On Thu, Jan 28, 2021 at 07:00:45PM +0100, lists@for-privacy.net wrote:
Metrics showed my relay offline. But my Tor daemon is running normally. Then I saw _many_ relays suddenly have flag: staledesc ?
https://metrics.torproject.org/rs.html#search/flag:staledesc
Yep. The reason that happens is that the directory authorities are receiving too many dirport connections from exit relays, but the exit relays use a dirport connection to post their own descriptor.
So if we don't handle all of the dirport attempts, then we end up not receiving some of the descriptor publish attempts.
I'm thinking that this part will still work out though, for two reasons.
One is that if *any* of the dir auths receive the descriptor, then they will mention it in their next vote, and the other dir auths will learn about it from that vote and ask for a copy.
And two is that relays watch to see if they are still listed in the consensus, and if they're not then they try more often to upload a new descriptor.
So yes, we are making an effort to make sure there is at least one dir auth that will be good at receiving descriptor publishes.
Some small fraction of relays are expected to get the StaleDesc flag in normal network operation, because there is an unfortunate interaction between how relays publish a new descriptor "every 18 hours or when something important changes", but dir auths ignore new descriptors if they are too close in time or other characteristics to one that they already have. So for example there is a known bad interaction where you restart your relay, and the relay publishes a new descriptor because it doesn't know that it just published one earlier, but then the dir auths discard that new descriptor because they already have the old one, and then your relay waits 18 hours to create a new one.
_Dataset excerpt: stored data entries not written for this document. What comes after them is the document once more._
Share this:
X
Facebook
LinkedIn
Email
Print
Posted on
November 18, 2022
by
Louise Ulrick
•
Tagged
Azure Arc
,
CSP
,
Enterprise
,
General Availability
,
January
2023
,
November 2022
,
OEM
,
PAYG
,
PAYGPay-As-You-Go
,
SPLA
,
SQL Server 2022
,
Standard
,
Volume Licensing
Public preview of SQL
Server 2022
For much more backstory, see https://gitlab.torproject.org/tpo/core/tor/-/issues/1810 https://gitlab.torproject.org/tpo/core/tor/-/issues/2479 https://gitlab.torproject.org/tpo/core/tor/-/issues/3327 https://gitweb.torproject.org/torspec.git/tree/proposals/293-know-when-to-pu...
But I guess the other way to look at it is: the StaleDesc flag is a *feature*, to let your relay know that it has fallen into this edge case so it can take steps to recover.
https://metrics.torproject.org/rs.html#details/5D84900DBE6D6365684A9675B81A6...
This relay looks genuinely down.
--Roger